* **Task requirements**
Copy every one of the entries below line for line, changing no character.

— start —

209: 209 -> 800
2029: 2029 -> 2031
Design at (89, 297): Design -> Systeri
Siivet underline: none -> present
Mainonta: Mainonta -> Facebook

— end —

* **Exercise output**
209: 209 -> 800
2029: 2029 -> 2031
Design at (89, 297): Design -> Systeri
Siivet underline: none -> present
Mainonta: Mainonta -> Facebook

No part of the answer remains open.